Clearly, no single method can predict the organismal fitness with high accuracy given a single protein mutation: none of the predictors used in this analysis could explain >11% of the observed variation (corresponds to simple linear regression R2 = 0.11, Pearson correlation coefficient r = 0.33; ConSurf, supplementary table S5, Supplementary Material online). To test if the predictions can be improved by combining different methods, we fitted a multiple linear regression model with the selection coefficient as response variable and different subsets of the 40 predictors described above as dependent variables. The models with the lowest Mallow’s Cp value (Mallows 1973; Gilmour 1996) and highest adjusted R2 (supplementary fig. S6, Supplementary Material online) were chosen for further testing. We found that a model combining 9 unique predictors (Grantham matrix, Mutationassessor, PROVEAN, EASE-MM rASA, PoPMuSiC ΔΔG, HoTMuSiC ΔTm, SNPs&GO, S3Ds&GO, and face location [catalytic or stability face]; supplementary fig. S6A and B, Supplementary Material online) could explain 47% of the observed variation when lethal mutations were excluded (henceforth referred to as the nonlethal model). A model built by including the lethal mutations with 8 different predictors (EASE-MM ΔΔG, I-Mutant ΔΔG, NeEMO ΔΔG, PoPMuSiC ΔΔG, ENCoM ΔΔG, SDM ΔΔG, Secondary structure and face location [catalytic or stability face]; supplementary fig. S6C and D, Supplementary Material online; henceforth referred to as the lethal model) explained 50% of the observed variance. Thus, by combining different methods, a more powerful prediction of the fitness effects of a single mutation can be made.

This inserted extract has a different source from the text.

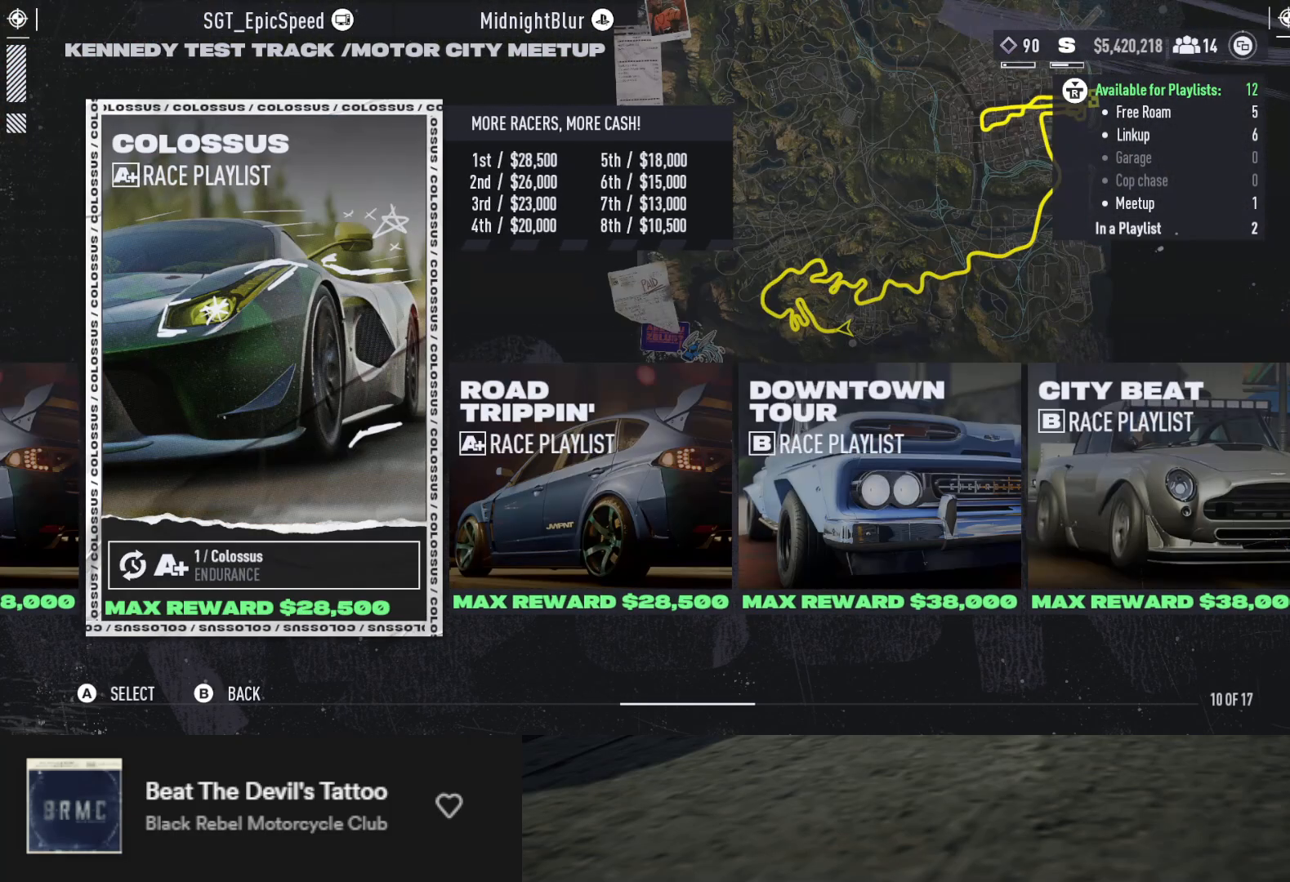
{"buttons": [], "left_stick": "center", "right_stick": "center", "events": []}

Multiple Linear Regression Models Are Able to Predict Selection Coefficients

The resulting linear combination of predictors was then validated against the measured data. To build and assess our models with independent data, we used a jack-knifing approach: the data set was randomly divided in half, a multiple linear regression model with the suggested predictors was fitted against one half of the data and used to predict the other half. The difference between the predicted and measured fitness was calculated (supplementary fig. S7, Supplementary Material online). The procedure was repeated 1000 times. The error of the prediction (calculated as the absolute difference between the value predicted on half the data and the experimentally measured value) when excluding lethal mutations has an average of Δs = 0.09 (supplementary fig. S7A, Supplementary Material online) and a SD of σ2 = 0.04. When including lethal mutations, the error of the prediction deviates more frequently from zero and the variance of the selection coefficients is increased compared with when lethal mutations are excluded when fitting the model (supplementary fig. S7B, Supplementary Material online). The average error is Δs = 0.17 and the SD is σ2 = 0.07. Further, in the nonlethal model, 50%, 80%, and 95% of the predictions have an average difference with the observed selection coefficient smaller or equal to 0.09, 0.12, and 0.16, respectively. In other words, 50% of the predictions were 0.09 or less from the observed selection coefficient and 80% were 0.12 or less from the observed value. In the lethal model, the predictions are not as accurate: 50%, 80%, and 95% of the predictions have an average difference smaller or equal to 0.17, 0.23, and 0.30, respectively.

Conclusions

To forecast evolutionary trajectories, we need to understand how mutations influence the function of proteins, RNAs, and regulatory regions and how these changes in turn affect organism fitness. The present analysis of the fitness effects of mutations in the HisA biosynthetic enzyme contribute several new insights and illustrate the inadequacy of the available prediction tools.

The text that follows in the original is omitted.